EXERCISE DETAILS.
Answer these questions about the text below, giving each answer on its own line:
(a) From which format is GVF derived?
(b) Which tool uses the compressed text files called "cache files"?
(c) How often is the single TAR file containing the Ensembl API updated?

TEXT.
Also, the same format is used to dump whole-genome multiple alignments as well as gene-based multiple alignments and phylogentic trees used to infer Ensembl orthologues and paralogues. These files are available in the ensembl_compara database which will be found in the mysql directory.
- MAF (comparative data)
MAF files are provided for all pairwise alignments containing human (GRCh38), and all multiple alignments. The MAF file format is described here.
- GVF (variation data)
- GVF (Genome Variation Format) is a simple tab-delimited format derived from GFF3 for variation positions across the genome. There are GVF files for different types of variation data (e.g. somatic variants, structural variants etc). For more information see the "README" files in the GVF directory.
- VCF (variation data)
- VCF (Variant Call Format) is a text file format containing meta-information lines, a header line, and then data lines each containing information about a position in the genome. This file format can also contain genotype information on samples for each position. More details about the format and its specifications are available here.
- VEP (variation data)
- Compressed text files (called "cache files") used by the Variant Effect Predictor tool. More information about these files is available here.
- BED format files (comparative data)
Constrained elements calculated using GERP are available in BED format. For more information see the accompanying README file.
BED format is a simple line-based format. The first 3 mandatory columns are:
- chromosome name (may start with 'chr' for compliance with UCSC)
- start position. This is a 0-based position
- end position.
The entire Ensembl API is gzipped and concatenated into a single TAR file. This is updated daily.

PROVIDED MATERIAL.
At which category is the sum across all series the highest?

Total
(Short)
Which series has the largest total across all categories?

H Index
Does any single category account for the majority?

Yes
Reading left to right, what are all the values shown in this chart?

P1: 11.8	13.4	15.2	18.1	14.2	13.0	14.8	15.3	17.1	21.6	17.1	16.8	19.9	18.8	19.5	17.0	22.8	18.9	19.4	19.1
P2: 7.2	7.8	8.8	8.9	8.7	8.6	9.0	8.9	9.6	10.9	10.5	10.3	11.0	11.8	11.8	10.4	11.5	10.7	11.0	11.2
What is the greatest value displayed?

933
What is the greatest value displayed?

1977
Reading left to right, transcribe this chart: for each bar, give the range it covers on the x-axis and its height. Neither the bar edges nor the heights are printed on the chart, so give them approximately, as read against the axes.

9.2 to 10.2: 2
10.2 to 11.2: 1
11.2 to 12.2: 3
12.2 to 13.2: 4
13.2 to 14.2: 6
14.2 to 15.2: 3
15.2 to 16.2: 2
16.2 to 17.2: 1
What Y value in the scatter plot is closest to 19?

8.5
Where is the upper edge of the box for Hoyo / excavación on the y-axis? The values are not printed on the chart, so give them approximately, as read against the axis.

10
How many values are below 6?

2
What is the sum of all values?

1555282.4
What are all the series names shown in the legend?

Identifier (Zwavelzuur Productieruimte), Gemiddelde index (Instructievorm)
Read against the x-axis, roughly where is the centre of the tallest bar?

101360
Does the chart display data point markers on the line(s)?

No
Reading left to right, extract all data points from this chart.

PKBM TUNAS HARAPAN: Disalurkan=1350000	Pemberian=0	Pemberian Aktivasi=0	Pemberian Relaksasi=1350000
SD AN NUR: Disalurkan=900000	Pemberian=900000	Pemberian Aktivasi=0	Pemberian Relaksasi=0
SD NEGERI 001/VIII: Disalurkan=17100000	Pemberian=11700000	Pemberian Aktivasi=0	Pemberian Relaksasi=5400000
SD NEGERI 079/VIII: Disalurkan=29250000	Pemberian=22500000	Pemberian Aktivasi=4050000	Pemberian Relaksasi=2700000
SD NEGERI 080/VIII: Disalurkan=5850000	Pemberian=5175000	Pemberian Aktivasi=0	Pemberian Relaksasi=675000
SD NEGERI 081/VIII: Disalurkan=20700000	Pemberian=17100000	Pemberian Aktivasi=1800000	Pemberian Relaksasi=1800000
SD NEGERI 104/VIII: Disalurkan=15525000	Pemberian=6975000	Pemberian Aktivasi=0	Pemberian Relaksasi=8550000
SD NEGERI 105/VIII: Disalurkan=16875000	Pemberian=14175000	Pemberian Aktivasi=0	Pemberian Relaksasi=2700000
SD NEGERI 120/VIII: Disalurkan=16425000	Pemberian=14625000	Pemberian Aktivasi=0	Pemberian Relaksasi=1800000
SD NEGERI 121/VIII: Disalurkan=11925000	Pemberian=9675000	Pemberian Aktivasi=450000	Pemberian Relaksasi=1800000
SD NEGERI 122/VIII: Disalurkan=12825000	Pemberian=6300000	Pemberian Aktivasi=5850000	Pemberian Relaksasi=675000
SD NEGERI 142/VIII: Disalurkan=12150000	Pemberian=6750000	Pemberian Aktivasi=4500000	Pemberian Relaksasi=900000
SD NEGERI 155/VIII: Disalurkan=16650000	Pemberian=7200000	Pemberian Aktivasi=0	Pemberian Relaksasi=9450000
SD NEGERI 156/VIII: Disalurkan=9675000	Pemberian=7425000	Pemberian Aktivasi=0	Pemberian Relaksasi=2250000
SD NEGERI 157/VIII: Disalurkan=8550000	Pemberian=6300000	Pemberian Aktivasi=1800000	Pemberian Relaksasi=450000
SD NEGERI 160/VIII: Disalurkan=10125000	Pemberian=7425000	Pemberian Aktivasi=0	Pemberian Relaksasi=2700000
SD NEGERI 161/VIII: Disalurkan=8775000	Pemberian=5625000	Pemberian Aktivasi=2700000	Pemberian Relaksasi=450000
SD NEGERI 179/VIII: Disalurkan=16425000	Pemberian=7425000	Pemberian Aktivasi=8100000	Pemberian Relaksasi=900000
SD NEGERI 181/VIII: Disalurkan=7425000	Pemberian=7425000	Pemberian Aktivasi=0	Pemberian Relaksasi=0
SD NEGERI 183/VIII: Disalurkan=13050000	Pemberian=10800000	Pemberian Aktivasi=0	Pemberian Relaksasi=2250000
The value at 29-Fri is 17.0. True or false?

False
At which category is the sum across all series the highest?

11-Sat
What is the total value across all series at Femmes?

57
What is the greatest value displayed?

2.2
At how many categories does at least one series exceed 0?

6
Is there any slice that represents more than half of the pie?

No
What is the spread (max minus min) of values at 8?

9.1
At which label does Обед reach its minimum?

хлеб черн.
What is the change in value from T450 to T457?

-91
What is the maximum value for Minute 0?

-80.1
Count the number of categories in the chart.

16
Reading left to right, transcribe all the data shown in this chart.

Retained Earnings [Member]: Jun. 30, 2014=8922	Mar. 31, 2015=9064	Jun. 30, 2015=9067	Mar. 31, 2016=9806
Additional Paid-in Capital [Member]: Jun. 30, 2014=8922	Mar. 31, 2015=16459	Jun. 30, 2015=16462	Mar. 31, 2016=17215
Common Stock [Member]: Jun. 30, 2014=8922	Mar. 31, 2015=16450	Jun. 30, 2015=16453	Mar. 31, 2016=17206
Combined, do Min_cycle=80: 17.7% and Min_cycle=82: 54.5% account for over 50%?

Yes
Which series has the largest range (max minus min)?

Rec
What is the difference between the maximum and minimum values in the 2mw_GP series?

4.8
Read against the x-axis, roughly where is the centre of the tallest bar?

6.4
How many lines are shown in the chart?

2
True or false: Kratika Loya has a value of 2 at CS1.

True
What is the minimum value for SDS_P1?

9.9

SOLUTION BELOW.
(a) GFF3
(b) The Variant Effect Predictor tool
(c) Daily